Materials provided =>

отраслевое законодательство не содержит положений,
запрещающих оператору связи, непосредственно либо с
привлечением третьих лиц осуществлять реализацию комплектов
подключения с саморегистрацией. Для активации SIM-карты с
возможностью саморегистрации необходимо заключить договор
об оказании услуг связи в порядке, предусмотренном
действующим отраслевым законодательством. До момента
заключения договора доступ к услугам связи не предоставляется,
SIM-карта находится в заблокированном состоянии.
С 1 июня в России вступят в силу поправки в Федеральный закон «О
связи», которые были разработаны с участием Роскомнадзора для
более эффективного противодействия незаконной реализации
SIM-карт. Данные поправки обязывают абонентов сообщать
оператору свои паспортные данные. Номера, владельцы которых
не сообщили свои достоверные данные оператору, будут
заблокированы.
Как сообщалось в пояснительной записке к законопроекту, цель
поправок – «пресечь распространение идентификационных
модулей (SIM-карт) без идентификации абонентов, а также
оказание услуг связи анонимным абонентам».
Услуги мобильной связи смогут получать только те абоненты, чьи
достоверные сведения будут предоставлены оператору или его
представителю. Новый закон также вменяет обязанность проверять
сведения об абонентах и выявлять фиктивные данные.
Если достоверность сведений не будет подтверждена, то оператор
==
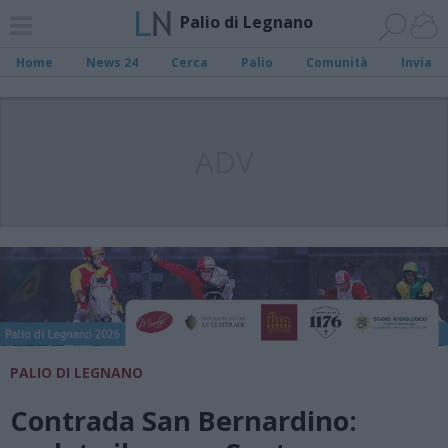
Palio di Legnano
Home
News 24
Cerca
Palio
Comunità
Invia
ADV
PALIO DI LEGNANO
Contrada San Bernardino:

Problem details =>
Quote the data above from the line containing "отраслевое законодательство не" to the line containing "заблокированы.", inclusive, and stop.

Task result =>
отраслевое законодательство не содержит положений,
запрещающих оператору связи, непосредственно либо с
привлечением третьих лиц осуществлять реализацию комплектов
подключения с саморегистрацией. Для активации SIM-карты с
возможностью саморегистрации необходимо заключить договор
об оказании услуг связи в порядке, предусмотренном
действующим отраслевым законодательством. До момента
заключения договора доступ к услугам связи не предоставляется,
SIM-карта находится в заблокированном состоянии.
С 1 июня в России вступят в силу поправки в Федеральный закон «О
связи», которые были разработаны с участием Роскомнадзора для
более эффективного противодействия незаконной реализации
SIM-карт. Данные поправки обязывают абонентов сообщать
оператору свои паспортные данные. Номера, владельцы которых
не сообщили свои достоверные данные оператору, будут
заблокированы.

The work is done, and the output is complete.